### Exercise
Your answer should be every line below that includes the word "porosity".

### Supplied entries
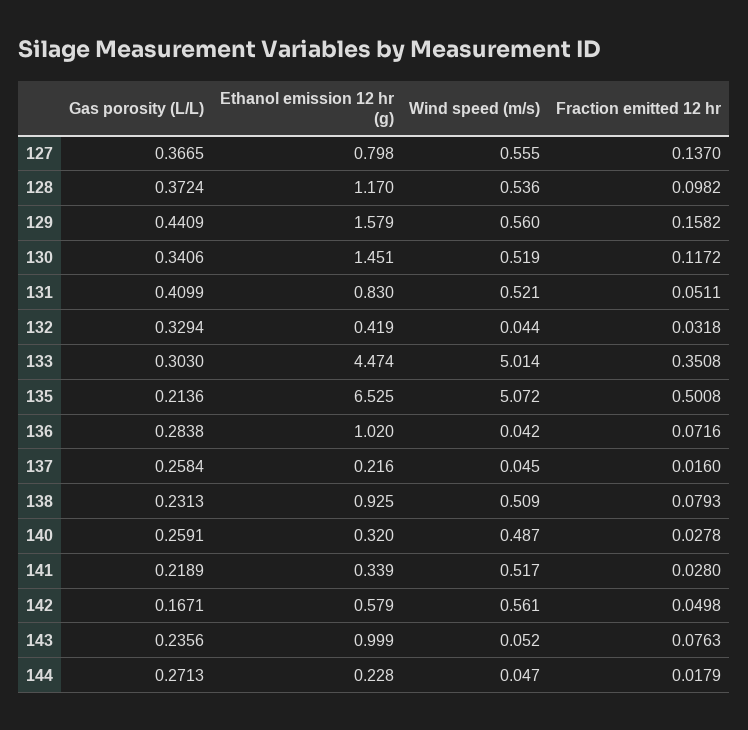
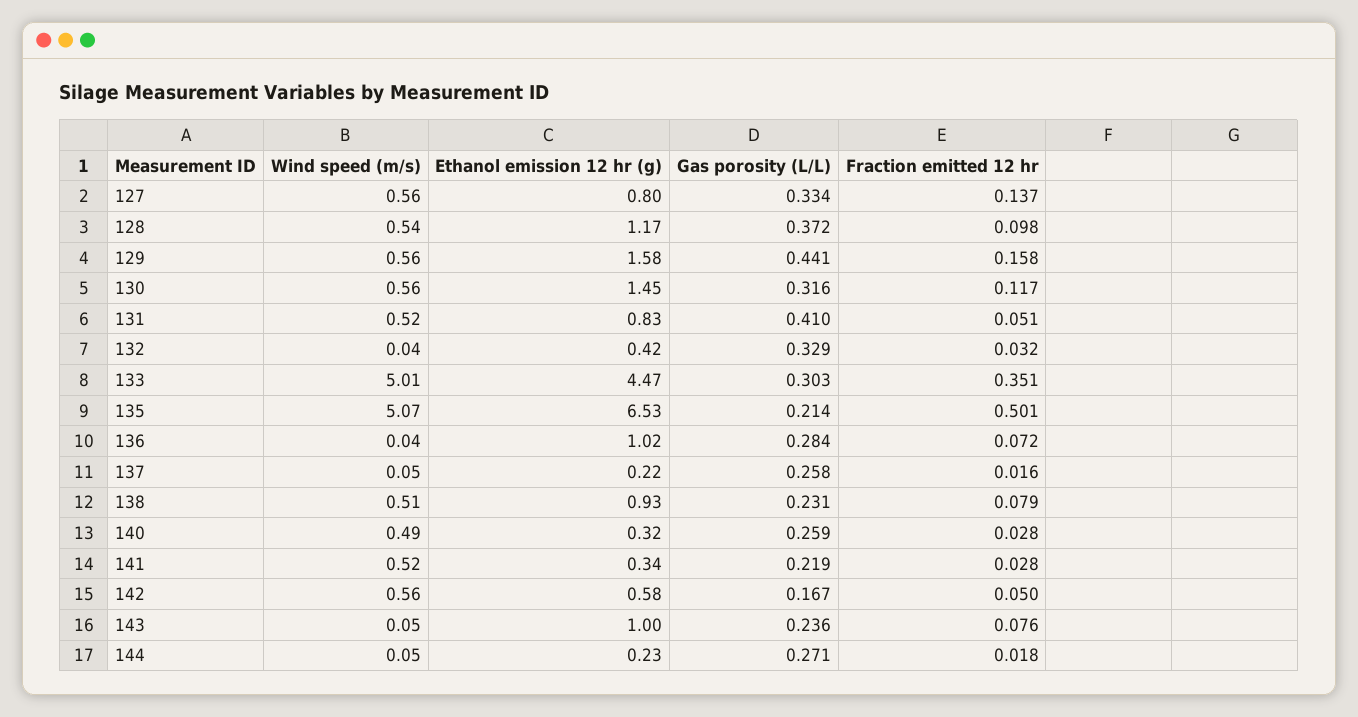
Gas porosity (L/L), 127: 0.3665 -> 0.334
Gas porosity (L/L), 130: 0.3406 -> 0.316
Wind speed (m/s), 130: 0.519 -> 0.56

---

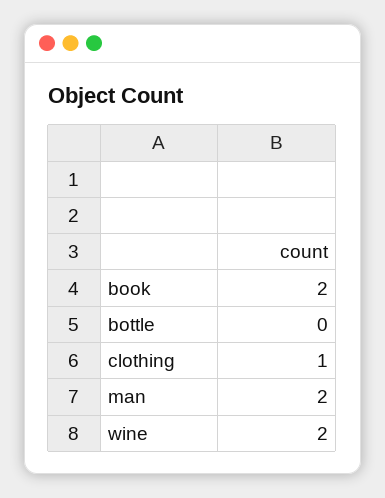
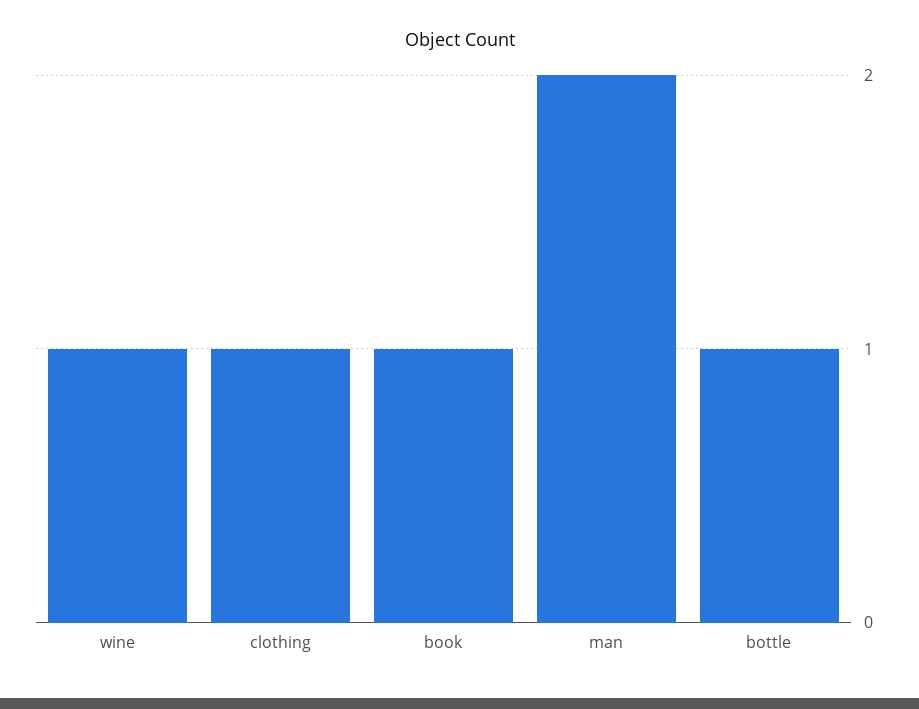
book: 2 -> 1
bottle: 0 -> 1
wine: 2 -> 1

==

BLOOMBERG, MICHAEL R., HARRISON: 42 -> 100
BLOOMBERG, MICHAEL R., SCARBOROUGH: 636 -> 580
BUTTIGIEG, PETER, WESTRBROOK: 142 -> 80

### Exercise output
Gas porosity (L/L), 127: 0.3665 -> 0.334
Gas porosity (L/L), 130: 0.3406 -> 0.316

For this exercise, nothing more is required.